- **PROBLEM TO WORK ON**:
Check each line below for the word "assign", and copy those that have it.

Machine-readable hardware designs
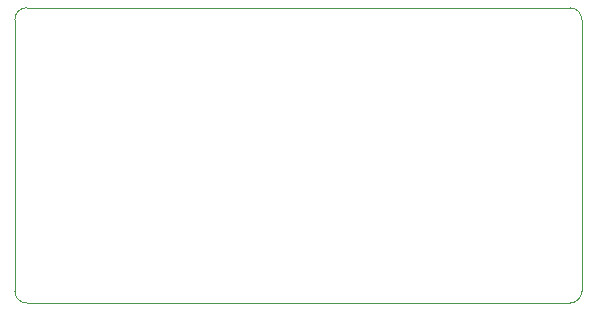
<source format=gbr>
%TF.GenerationSoftware,KiCad,Pcbnew,7.0.9*%
%TF.CreationDate,2024-03-07T22:07:38-08:00*%
%TF.ProjectId,stm32mc,73746d33-326d-4632-9e6b-696361645f70,rev?*%
%TF.SameCoordinates,PX2625a00PY510ff40*%
%TF.FileFunction,Profile,NP*%
%FSLAX46Y46*%
G04 Gerber Fmt 4.6, Leading zero omitted, Abs format (unit mm)*
G04 Created by KiCad (PCBNEW 7.0.9) date 2024-03-07 22:07:38*
%MOMM*%
%LPD*%
G01*
G04 APERTURE LIST*
%TA.AperFunction,Profile*%
%ADD10C,0.100000*%
%TD*%
G04 APERTURE END LIST*
D10*
X47000000Y0D02*
X1000000Y0D01*
X0Y999999D02*
G75*
G03*
X999999Y0I999999J0D01*
G01*
X47000000Y0D02*
G75*
G03*
X48000000Y1000000I1J999999D01*
G01*
X48000000Y24000000D02*
G75*
G03*
X47000000Y25000000I-999999J1D01*
G01*
X1000000Y25000000D02*
G75*
G03*
X0Y24000000I0J-1000000D01*
G01*
X1000000Y25000000D02*
X28000000Y25000000D01*
X0Y999999D02*
X0Y24000000D01*
X48000000Y24000000D02*
X48000000Y1000000D01*
X28000000Y25000000D02*
X47000000Y25000000D01*
M02*

</source>
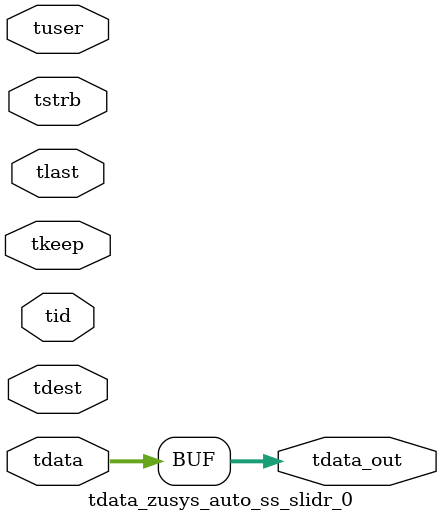
<source format=v>


`timescale 1ps/1ps

module tdata_zusys_auto_ss_slidr_0 #
(
parameter C_S_AXIS_TDATA_WIDTH = 32,
parameter C_S_AXIS_TUSER_WIDTH = 0,
parameter C_S_AXIS_TID_WIDTH   = 0,
parameter C_S_AXIS_TDEST_WIDTH = 0,
parameter C_M_AXIS_TDATA_WIDTH = 32
)
(
input  [(C_S_AXIS_TDATA_WIDTH == 0 ? 1 : C_S_AXIS_TDATA_WIDTH)-1:0     ] tdata,
input  [(C_S_AXIS_TUSER_WIDTH == 0 ? 1 : C_S_AXIS_TUSER_WIDTH)-1:0     ] tuser,
input  [(C_S_AXIS_TID_WIDTH   == 0 ? 1 : C_S_AXIS_TID_WIDTH)-1:0       ] tid,
input  [(C_S_AXIS_TDEST_WIDTH == 0 ? 1 : C_S_AXIS_TDEST_WIDTH)-1:0     ] tdest,
input  [(C_S_AXIS_TDATA_WIDTH/8)-1:0 ] tkeep,
input  [(C_S_AXIS_TDATA_WIDTH/8)-1:0 ] tstrb,
input                                                                    tlast,
output [C_M_AXIS_TDATA_WIDTH-1:0] tdata_out
);

assign tdata_out = {tdata[31:0]};

endmodule


</source>
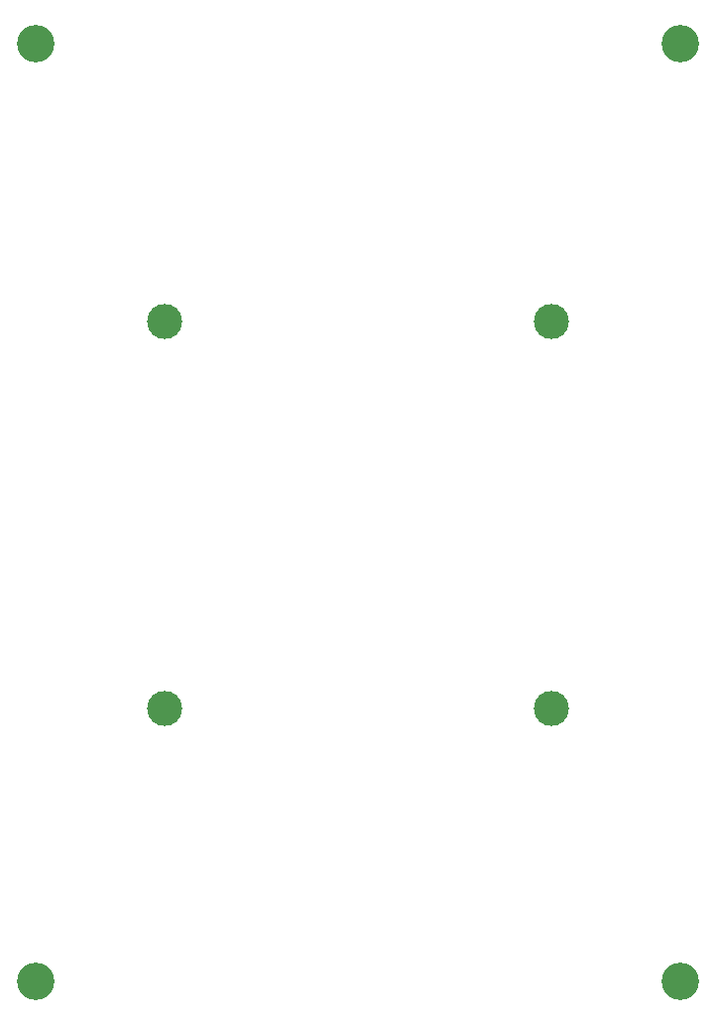
<source format=gbr>
%TF.GenerationSoftware,KiCad,Pcbnew,(6.0.4)*%
%TF.CreationDate,2022-09-16T03:15:39+09:00*%
%TF.ProjectId,gnssboard_p,676e7373-626f-4617-9264-5f702e6b6963,rev?*%
%TF.SameCoordinates,Original*%
%TF.FileFunction,Soldermask,Bot*%
%TF.FilePolarity,Negative*%
%FSLAX46Y46*%
G04 Gerber Fmt 4.6, Leading zero omitted, Abs format (unit mm)*
G04 Created by KiCad (PCBNEW (6.0.4)) date 2022-09-16 03:15:39*
%MOMM*%
%LPD*%
G01*
G04 APERTURE LIST*
%ADD10C,3.200000*%
%ADD11C,3.000000*%
G04 APERTURE END LIST*
D10*
%TO.C,*%
X115000000Y-35000000D03*
%TD*%
%TO.C,*%
X115000000Y-115000000D03*
%TD*%
%TO.C,*%
X170000000Y-115000000D03*
%TD*%
%TO.C,*%
X170000000Y-35000000D03*
%TD*%
D11*
%TO.C,IC14*%
X159020000Y-91750000D03*
%TD*%
%TO.C,IC11*%
X126020000Y-91750000D03*
%TD*%
%TO.C,IC8*%
X159020000Y-58750000D03*
%TD*%
%TO.C,IC5*%
X126020000Y-58750000D03*
%TD*%
M02*

</source>
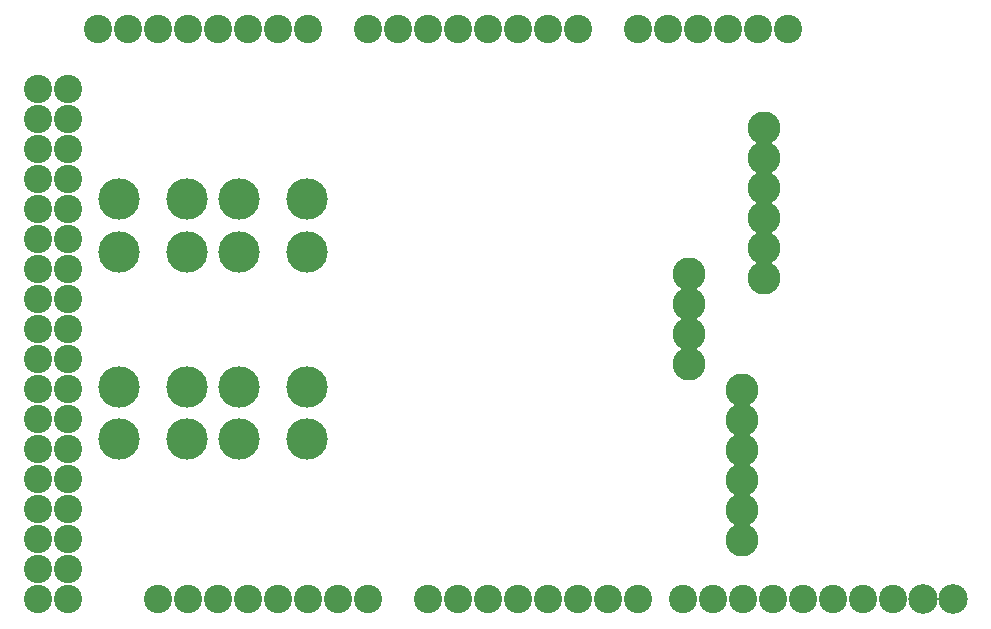
<source format=gbr>
%FSLAX34Y34*%
%MOMM*%
%LNSOLDERMASK_BOTTOM*%
G71*
G01*
%ADD10C, 2.40*%
%ADD11C, 2.50*%
%ADD12C, 2.80*%
%ADD13C, 3.50*%
%LPD*%
X34925Y717549D02*
G54D10*
D03*
X60325Y717549D02*
G54D10*
D03*
X34925Y742949D02*
G54D10*
D03*
X60324Y742949D02*
G54D10*
D03*
X34925Y768349D02*
G54D10*
D03*
X60325Y768349D02*
G54D10*
D03*
X34925Y793749D02*
G54D10*
D03*
X60325Y793749D02*
G54D10*
D03*
X34925Y819149D02*
G54D10*
D03*
X60325Y819149D02*
G54D10*
D03*
X34925Y844549D02*
G54D10*
D03*
X60325Y844549D02*
G54D10*
D03*
X34925Y869949D02*
G54D10*
D03*
X60325Y869949D02*
G54D10*
D03*
X34925Y920749D02*
G54D10*
D03*
X60325Y920749D02*
G54D10*
D03*
X34925Y615949D02*
G54D10*
D03*
X60325Y615949D02*
G54D10*
D03*
X34925Y641349D02*
G54D10*
D03*
X60325Y641349D02*
G54D10*
D03*
X34925Y666749D02*
G54D10*
D03*
X60325Y666749D02*
G54D10*
D03*
X34925Y692149D02*
G54D10*
D03*
X60325Y692149D02*
G54D10*
D03*
X34925Y514349D02*
G54D10*
D03*
X60325Y514349D02*
G54D10*
D03*
X34925Y539749D02*
G54D10*
D03*
X60325Y539749D02*
G54D10*
D03*
X34925Y565149D02*
G54D10*
D03*
X60325Y565149D02*
G54D10*
D03*
X34925Y590549D02*
G54D10*
D03*
X60325Y590549D02*
G54D10*
D03*
X238125Y488949D02*
G54D10*
D03*
X263525Y488949D02*
G54D10*
D03*
X288925Y488949D02*
G54D10*
D03*
X314325Y488949D02*
G54D10*
D03*
X136525Y488949D02*
G54D10*
D03*
X161925Y488949D02*
G54D10*
D03*
X187325Y488949D02*
G54D10*
D03*
X212725Y488949D02*
G54D10*
D03*
X187325Y971549D02*
G54D10*
D03*
X212725Y971549D02*
G54D10*
D03*
X238125Y971549D02*
G54D10*
D03*
X263525Y971549D02*
G54D10*
D03*
X85725Y971549D02*
G54D10*
D03*
X111125Y971549D02*
G54D10*
D03*
X136525Y971549D02*
G54D10*
D03*
X161925Y971549D02*
G54D10*
D03*
X466725Y488949D02*
G54D10*
D03*
X492125Y488949D02*
G54D10*
D03*
X517525Y488949D02*
G54D10*
D03*
X542925Y488949D02*
G54D10*
D03*
X365125Y488949D02*
G54D10*
D03*
X390525Y488949D02*
G54D10*
D03*
X415925Y488949D02*
G54D10*
D03*
X441325Y488949D02*
G54D10*
D03*
X682625Y488949D02*
G54D10*
D03*
X708025Y488949D02*
G54D10*
D03*
X733425Y488949D02*
G54D10*
D03*
X758825Y488949D02*
G54D10*
D03*
X581025Y488949D02*
G54D10*
D03*
X606425Y488949D02*
G54D10*
D03*
X631825Y488949D02*
G54D10*
D03*
X657225Y488949D02*
G54D10*
D03*
X415925Y971549D02*
G54D10*
D03*
X441325Y971549D02*
G54D10*
D03*
X466725Y971549D02*
G54D10*
D03*
X492125Y971549D02*
G54D10*
D03*
X314325Y971549D02*
G54D10*
D03*
X339725Y971549D02*
G54D10*
D03*
X365125Y971549D02*
G54D10*
D03*
X390525Y971549D02*
G54D10*
D03*
X644525Y971549D02*
G54D10*
D03*
X669925Y971549D02*
G54D10*
D03*
X542925Y971549D02*
G54D10*
D03*
X568325Y971549D02*
G54D10*
D03*
X593725Y971549D02*
G54D10*
D03*
X619125Y971549D02*
G54D10*
D03*
X34925Y895349D02*
G54D10*
D03*
X60325Y895349D02*
G54D10*
D03*
X34925Y488949D02*
G54D10*
D03*
X60325Y488949D02*
G54D10*
D03*
X784225Y488949D02*
G54D11*
D03*
X809625Y488949D02*
G54D11*
D03*
X586414Y764126D02*
G54D12*
D03*
X586414Y738726D02*
G54D12*
D03*
X586414Y713326D02*
G54D12*
D03*
X586414Y687926D02*
G54D12*
D03*
X262564Y827626D02*
G54D13*
D03*
X262664Y783226D02*
G54D13*
D03*
X205364Y783226D02*
G54D13*
D03*
X205364Y827626D02*
G54D13*
D03*
X262564Y668876D02*
G54D13*
D03*
X262664Y624476D02*
G54D13*
D03*
X205364Y624476D02*
G54D13*
D03*
X205364Y668876D02*
G54D13*
D03*
X160964Y827626D02*
G54D13*
D03*
X161064Y783226D02*
G54D13*
D03*
X103764Y783226D02*
G54D13*
D03*
X103764Y827626D02*
G54D13*
D03*
X160964Y668876D02*
G54D13*
D03*
X161064Y624476D02*
G54D13*
D03*
X103764Y624476D02*
G54D13*
D03*
X103764Y668876D02*
G54D13*
D03*
X630864Y665701D02*
G54D12*
D03*
X630864Y640301D02*
G54D12*
D03*
X630864Y614901D02*
G54D12*
D03*
X630864Y589501D02*
G54D12*
D03*
X630864Y564101D02*
G54D12*
D03*
X630864Y538701D02*
G54D12*
D03*
X649914Y887951D02*
G54D12*
D03*
X649914Y862551D02*
G54D12*
D03*
X649914Y837151D02*
G54D12*
D03*
X649914Y811751D02*
G54D12*
D03*
X649914Y786351D02*
G54D12*
D03*
X649914Y760951D02*
G54D12*
D03*
M02*

</source>
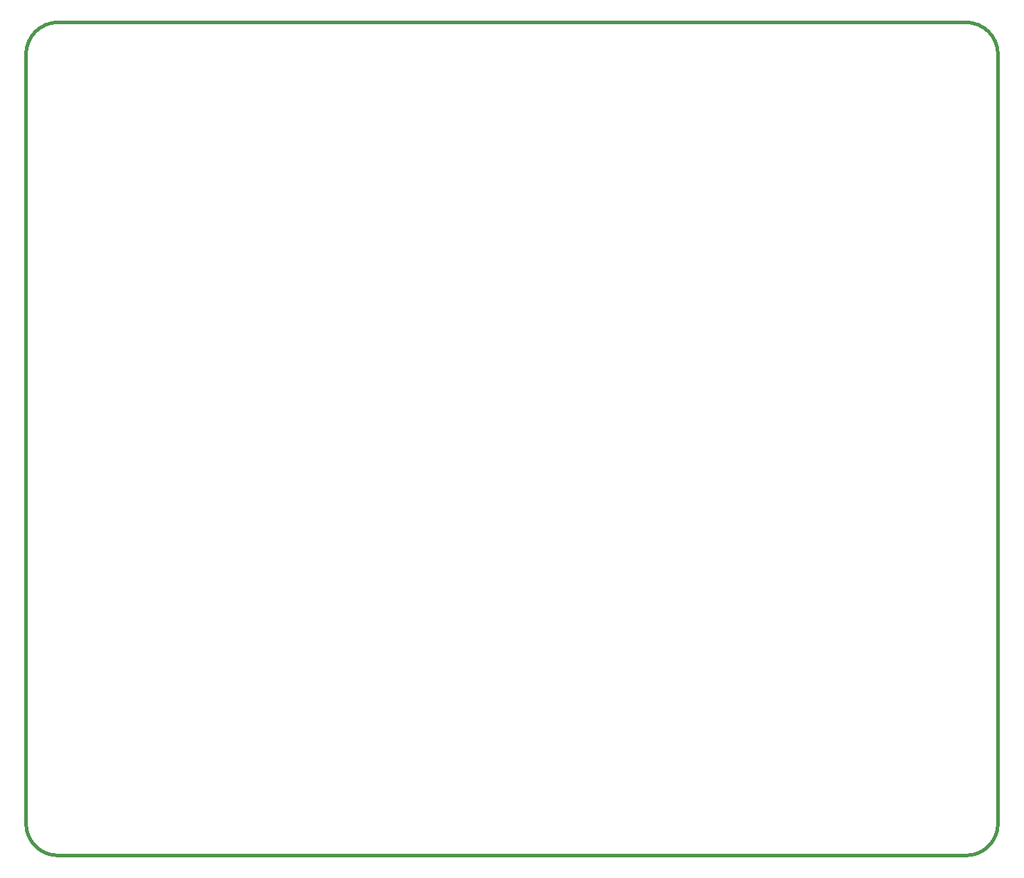
<source format=gm1>
G04 #@! TF.FileFunction,Profile,NP*
%FSLAX46Y46*%
G04 Gerber Fmt 4.6, Leading zero omitted, Abs format (unit mm)*
G04 Created by KiCad (PCBNEW 4.0.4-stable) date 04/20/17 11:48:58*
%MOMM*%
%LPD*%
G01*
G04 APERTURE LIST*
%ADD10C,0.150000*%
%ADD11C,0.381000*%
G04 APERTURE END LIST*
D10*
D11*
X0Y-95250000D02*
X0Y-3810000D01*
X111760000Y-99060000D02*
X3810000Y-99060000D01*
X115570000Y-95250000D02*
X115570000Y-3810000D01*
X3810000Y0D02*
X111760000Y0D01*
X0Y-95250000D02*
G75*
G03X3810000Y-99060000I3810000J0D01*
G01*
X111760000Y-99060000D02*
G75*
G03X115570000Y-95250000I0J3810000D01*
G01*
X115570000Y-3810000D02*
G75*
G03X111760000Y0I-3810000J0D01*
G01*
X3810000Y0D02*
G75*
G03X0Y-3810000I0J-3810000D01*
G01*
M02*

</source>
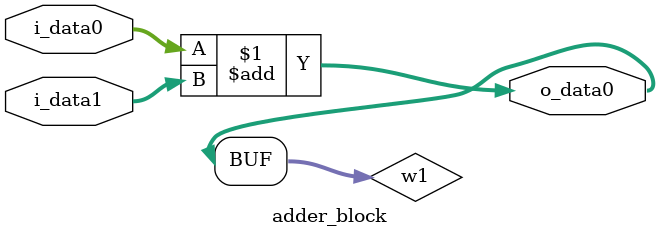
<source format=v>
module adder_block (
    i_data0,
    i_data1,
    o_data0
);

  // Port mode declarations:
  input   [31:0] i_data0, i_data1;
  output  [31:0] o_data0;

  //Adder:
  wire [31:0] w1;
  assign w1 = i_data0 + i_data1;
  assign o_data0 = w1;

endmodule
</source>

- **FINISHED TASK**:
assign tdata_out = {tdata[31:0]};
  assign w1 = i_data0 + i_data1;
  assign o_data0 = w1;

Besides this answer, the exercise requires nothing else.